I made a while loop for Maya python study. It works well, but it is redundant and I think there must be a way to shorten them better or make it looks good. Can you guys give me a suggestion about what I should do? Do you think using another def function would be better than this?

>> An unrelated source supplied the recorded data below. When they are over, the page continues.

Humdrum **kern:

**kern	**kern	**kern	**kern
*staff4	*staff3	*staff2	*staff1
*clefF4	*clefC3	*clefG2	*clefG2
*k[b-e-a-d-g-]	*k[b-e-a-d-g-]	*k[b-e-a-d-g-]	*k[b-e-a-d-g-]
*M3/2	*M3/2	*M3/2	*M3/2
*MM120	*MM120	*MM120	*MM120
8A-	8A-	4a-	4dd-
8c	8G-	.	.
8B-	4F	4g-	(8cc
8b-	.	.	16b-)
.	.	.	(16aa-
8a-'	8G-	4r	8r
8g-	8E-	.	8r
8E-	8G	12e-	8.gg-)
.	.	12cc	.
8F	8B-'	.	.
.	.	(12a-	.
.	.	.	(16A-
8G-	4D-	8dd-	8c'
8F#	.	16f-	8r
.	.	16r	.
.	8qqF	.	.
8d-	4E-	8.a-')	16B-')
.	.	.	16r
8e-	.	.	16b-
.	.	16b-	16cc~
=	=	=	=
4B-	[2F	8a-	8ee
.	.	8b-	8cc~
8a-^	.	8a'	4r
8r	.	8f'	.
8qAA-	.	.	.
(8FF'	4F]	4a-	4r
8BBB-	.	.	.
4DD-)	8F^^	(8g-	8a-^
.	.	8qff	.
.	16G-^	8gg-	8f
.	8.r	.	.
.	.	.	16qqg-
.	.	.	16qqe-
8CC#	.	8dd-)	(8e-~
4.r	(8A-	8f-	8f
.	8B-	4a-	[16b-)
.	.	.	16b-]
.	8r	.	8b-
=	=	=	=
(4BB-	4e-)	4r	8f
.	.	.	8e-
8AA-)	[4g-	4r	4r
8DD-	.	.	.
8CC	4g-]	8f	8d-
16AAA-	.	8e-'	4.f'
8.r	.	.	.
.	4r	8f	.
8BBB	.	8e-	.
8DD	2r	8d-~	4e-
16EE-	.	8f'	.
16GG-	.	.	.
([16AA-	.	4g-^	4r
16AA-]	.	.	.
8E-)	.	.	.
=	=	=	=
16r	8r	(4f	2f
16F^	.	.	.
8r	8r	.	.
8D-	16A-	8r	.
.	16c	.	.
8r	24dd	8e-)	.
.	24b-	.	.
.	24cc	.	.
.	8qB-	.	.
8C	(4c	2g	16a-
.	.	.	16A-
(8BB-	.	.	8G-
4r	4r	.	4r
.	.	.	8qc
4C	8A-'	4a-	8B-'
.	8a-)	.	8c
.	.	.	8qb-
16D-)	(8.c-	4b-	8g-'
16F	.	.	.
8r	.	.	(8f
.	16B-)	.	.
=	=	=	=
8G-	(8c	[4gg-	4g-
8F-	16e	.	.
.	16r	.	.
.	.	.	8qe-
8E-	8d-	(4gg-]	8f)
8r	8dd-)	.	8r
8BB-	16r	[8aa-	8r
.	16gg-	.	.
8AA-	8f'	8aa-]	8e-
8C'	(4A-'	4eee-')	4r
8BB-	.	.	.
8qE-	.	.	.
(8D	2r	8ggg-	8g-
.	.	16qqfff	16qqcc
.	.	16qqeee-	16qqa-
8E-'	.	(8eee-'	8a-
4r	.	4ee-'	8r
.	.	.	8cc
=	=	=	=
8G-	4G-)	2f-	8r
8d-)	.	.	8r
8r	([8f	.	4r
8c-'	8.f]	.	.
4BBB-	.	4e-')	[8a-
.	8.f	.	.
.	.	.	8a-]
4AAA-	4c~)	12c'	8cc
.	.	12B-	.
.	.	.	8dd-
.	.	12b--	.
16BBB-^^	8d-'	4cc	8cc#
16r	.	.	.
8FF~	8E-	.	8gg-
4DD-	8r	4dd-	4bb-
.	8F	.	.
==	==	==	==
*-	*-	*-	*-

def addWalls(self, length, width, floorNum, bboxScale):
# count variables
count = 1
floorCount = 1
# length loop
while count < length:
# Adding floors on wall
while floorCount < floorNum:
cmds.duplicate(instanceLeaf=True)
cmds.xform(relative=True, translation=[0, 0, bboxScale[2]])
floorCount += 1
floorCount = 1
# Adding next wall
cmds.duplicate(instanceLeaf=True)
cmds.xform(relative=True, translation=[0, -bboxScale[1], -bboxScale[2] * (floorNum - 1)])
count += 1
# Final adding floors
if count == length:
while floorCount < floorNum:
cmds.duplicate(instanceLeaf=True)
cmds.xform(relative=True, translation=[0, 0, bboxScale[2]])
floorCount += 1
floorCount = 1
When I run your script it creates a grid of objects like this:
So if all it needs to do is make a grid of objects then your assumption is right, it makes no sense using a while
loop. In fact it's really easy to do it with 2 for
loops that represent the "wall's" width and height:
import maya.cmds as cmds
spacing = 5
width_count = 15
height_count = 15
for z in range(width_count):
for y in range(height_count):
cmds.duplicate(instanceLeaf=True)
cmds.xform(ws=True, t=[0, y * spacing, z * spacing])
It will yield the same result with a much shorter and readable script. If you want more flexibility in there it would only take simple tweaks.